Civil Penalty is one of the NHTSA or vehicle-safety concepts that recurs across RecallIndex. The definition above is the technical answer; below is how the concept connects to the NHTSA data that drives every vehicle page on the site.
In the RecallIndex Safety Score, this concept feeds one of the four factor weights — recall severity (40 percent), complaint frequency (30 percent), crash and fire reports (20 percent), or trend direction (10 percent). The methodology page on the site walks through every input in detail.
Frequently Asked Questions
What does "Civil Penalty" mean?
The maximum NHTSA civil penalty is $27,168 per individual violation and $135.8 million per related series of violations as of 2025, assessed against manufacturers for safety-law violations under 49 U.S.C. 30165.
Why does Civil Penalty matter for vehicle safety?

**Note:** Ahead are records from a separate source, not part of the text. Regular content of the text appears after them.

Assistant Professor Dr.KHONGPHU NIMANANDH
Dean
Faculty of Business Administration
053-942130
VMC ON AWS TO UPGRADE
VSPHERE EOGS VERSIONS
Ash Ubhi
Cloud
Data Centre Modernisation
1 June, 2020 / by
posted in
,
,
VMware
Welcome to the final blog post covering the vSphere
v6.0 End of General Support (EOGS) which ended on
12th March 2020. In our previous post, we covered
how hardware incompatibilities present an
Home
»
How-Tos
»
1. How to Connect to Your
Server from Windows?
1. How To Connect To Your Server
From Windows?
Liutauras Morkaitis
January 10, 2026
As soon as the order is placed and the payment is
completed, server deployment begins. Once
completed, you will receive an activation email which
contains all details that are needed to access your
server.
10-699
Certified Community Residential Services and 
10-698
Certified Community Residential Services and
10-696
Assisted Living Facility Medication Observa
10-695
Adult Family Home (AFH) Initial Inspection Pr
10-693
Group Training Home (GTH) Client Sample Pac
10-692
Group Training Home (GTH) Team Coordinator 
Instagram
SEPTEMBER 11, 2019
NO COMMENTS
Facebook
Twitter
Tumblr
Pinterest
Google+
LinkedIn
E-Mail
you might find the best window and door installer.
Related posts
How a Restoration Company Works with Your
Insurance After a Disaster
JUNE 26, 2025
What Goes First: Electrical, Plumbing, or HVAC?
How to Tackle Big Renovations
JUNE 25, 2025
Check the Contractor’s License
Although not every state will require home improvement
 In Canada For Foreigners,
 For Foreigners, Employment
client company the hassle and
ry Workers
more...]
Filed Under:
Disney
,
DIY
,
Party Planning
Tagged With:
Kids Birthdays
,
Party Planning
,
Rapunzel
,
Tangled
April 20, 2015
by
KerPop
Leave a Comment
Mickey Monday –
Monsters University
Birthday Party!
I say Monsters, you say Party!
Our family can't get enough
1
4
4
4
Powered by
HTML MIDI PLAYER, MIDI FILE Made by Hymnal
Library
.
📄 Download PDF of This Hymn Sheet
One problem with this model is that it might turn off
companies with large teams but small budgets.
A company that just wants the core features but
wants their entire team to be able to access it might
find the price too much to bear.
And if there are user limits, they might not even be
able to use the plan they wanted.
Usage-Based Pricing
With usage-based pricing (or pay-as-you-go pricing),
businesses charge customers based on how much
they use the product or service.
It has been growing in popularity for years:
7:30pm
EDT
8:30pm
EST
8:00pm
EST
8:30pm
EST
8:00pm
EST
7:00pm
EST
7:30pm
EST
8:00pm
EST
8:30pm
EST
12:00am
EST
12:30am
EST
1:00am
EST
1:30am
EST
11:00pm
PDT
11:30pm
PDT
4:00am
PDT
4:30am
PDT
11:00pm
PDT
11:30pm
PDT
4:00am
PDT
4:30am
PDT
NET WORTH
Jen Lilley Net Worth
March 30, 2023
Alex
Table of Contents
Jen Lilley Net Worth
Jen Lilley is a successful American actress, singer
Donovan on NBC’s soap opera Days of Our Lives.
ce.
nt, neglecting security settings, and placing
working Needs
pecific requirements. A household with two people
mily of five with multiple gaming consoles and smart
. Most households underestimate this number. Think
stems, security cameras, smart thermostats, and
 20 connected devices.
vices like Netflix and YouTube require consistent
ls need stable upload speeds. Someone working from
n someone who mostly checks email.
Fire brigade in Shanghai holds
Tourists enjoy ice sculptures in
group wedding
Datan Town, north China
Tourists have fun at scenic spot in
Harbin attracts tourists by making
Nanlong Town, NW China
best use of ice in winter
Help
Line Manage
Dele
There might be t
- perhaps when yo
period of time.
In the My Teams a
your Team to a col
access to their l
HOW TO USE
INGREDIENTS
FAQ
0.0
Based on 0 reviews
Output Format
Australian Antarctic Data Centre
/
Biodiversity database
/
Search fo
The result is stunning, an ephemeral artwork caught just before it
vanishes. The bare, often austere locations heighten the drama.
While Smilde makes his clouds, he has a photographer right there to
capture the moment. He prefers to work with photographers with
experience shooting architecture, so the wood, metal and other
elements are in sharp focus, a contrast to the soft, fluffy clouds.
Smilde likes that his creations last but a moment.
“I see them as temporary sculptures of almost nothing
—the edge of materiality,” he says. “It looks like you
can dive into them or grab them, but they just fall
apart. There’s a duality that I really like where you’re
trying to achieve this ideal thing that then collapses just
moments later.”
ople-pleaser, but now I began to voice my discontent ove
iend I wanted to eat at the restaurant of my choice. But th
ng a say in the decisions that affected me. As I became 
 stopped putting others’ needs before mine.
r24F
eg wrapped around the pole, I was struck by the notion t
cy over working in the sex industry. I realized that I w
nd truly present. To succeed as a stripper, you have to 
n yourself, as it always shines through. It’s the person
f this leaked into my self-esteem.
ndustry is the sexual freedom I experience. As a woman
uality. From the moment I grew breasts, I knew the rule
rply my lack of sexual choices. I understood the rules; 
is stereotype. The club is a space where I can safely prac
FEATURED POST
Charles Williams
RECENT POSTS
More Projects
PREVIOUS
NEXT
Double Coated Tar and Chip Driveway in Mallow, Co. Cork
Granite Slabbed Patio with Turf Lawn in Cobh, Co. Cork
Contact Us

The maximum NHTSA civil penalty per individual violation is approximately $27,168, and the maximum per related series of violations is approximately $135.8 million, both as of the 2025 inflation adjustment under 49 U.S.C. 30165. A "violation" can mean a single defective vehicle, a single day of late...
Related Terms
About This Data
Definitions based on NHTSA standards, the National Traffic and Motor Vehicle Safety Act, and federal enforcement guidance. See our privacy policy.